Throughout the forties, Alston continued his mural painting. Along with Hale Woodruff he worked on a large commission for the Golden State Mutual Life Insurance Company. In The Negro in California History: Exploration and Colonization, Caucasian, Native American, and African Americans play a cooperative part in the settlement and development of California. At the same time, throughout the thirties and early forties, he worked as an illustrator for Collier’s, The New Yorker, and Mademoiselle, with a focus on New York urban life. In 1944 Alston married a surgeon, Myra Adala Logan, and in the second part of the decade he began to work more abstractly, giving up commercial illustration entirely in 1946.

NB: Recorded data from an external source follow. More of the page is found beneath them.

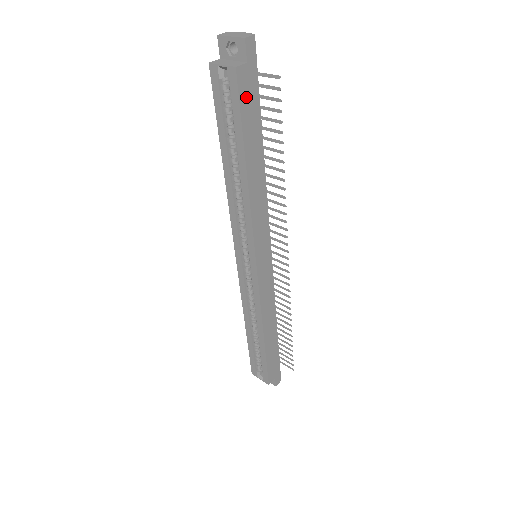
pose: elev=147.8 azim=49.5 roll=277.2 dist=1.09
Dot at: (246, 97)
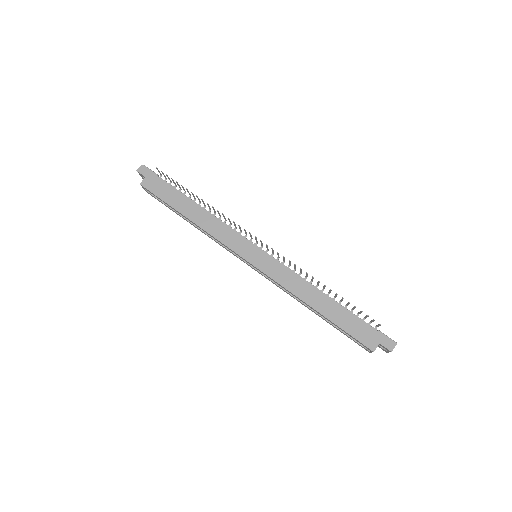
Dot at: (157, 189)
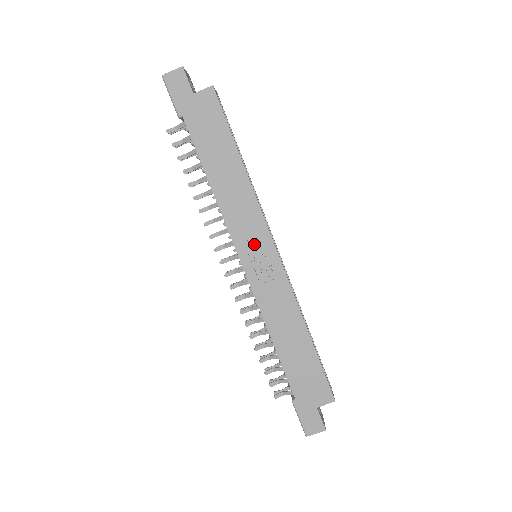
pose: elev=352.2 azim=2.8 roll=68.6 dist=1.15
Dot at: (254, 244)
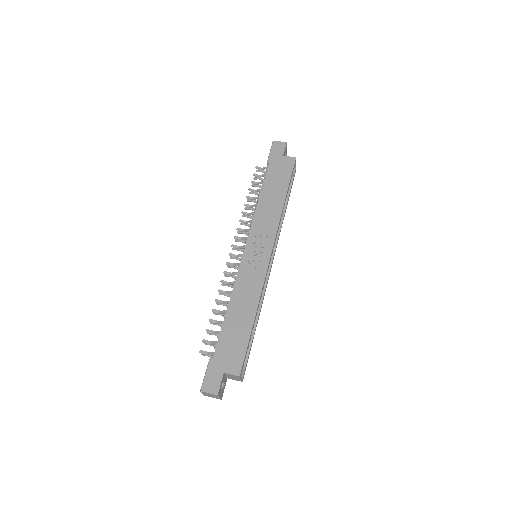
Dot at: (260, 243)
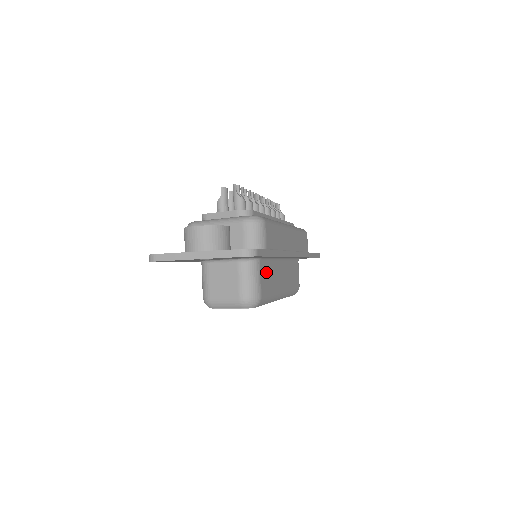
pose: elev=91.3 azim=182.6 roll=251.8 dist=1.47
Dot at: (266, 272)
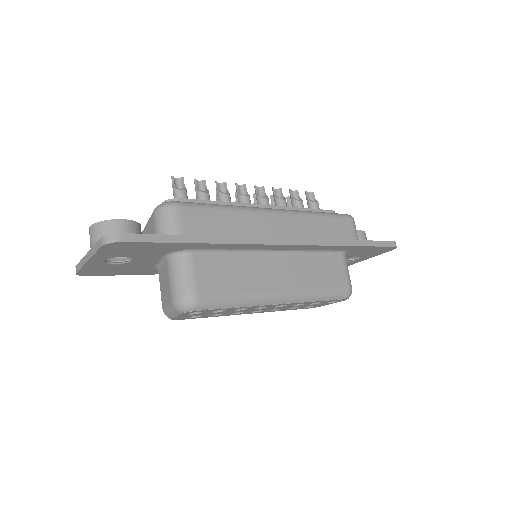
Dot at: (216, 267)
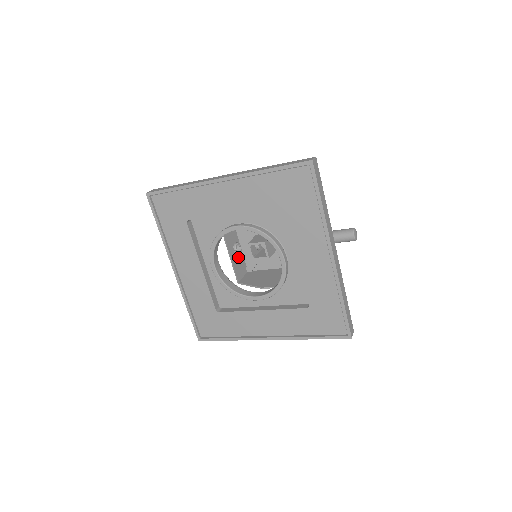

Throughout the 1950s, an era that saw the birth of the Civil Rights movement, Alston was consistently breaking down barriers faced by African American artists. In 1950 Alston began teaching, as the first African American instructor, at the Art Student’s League. In 1956 he was appointed first African American art teacher at the Museum of Modern Art. In 1958 he was awarded a grant from the National Institute of Arts and Letters and was elected a member of the American Academy of Arts and Letters.
In this period, and the decade that followed, Alston continued to dissolve the boundaries American art critics such as Clement Greenberg drew between Abstract Expressionist and figurative or realist painting. At the same time, he remained deeply politically involved. During the sixties, Alston formed the group Spiral along with other African American artists in New York including Woodruff and Romare Bearden. Their meetings sought answers to serious and complex issues, such as the role of African American artists in the nation during a time of segregation and racial tension. In 1968 Alston began teaching at City College of New York where he became full professor in 1973. He continued teaching there until his death on April 27, 1977.
Alston did not receive his first major retrospective until the 1990 exhibition at the Kenkeleba Gallery in New York “ Charles Alston, Artist and Teacher.” His works are currently in the collections of the National Museum of African American History and Culture, Smithsonian Institution; Whitney Museum of American Art; and the Harmon and Harriet Kelly Foundation for the Arts, among others. In 2005 the Harlem Hospital pledged to restore Alston’s murals.
1) Ann Eden Gibson, Abstract Expressionism: Other Politics (New Haven: Yale University Press, 1997), 109.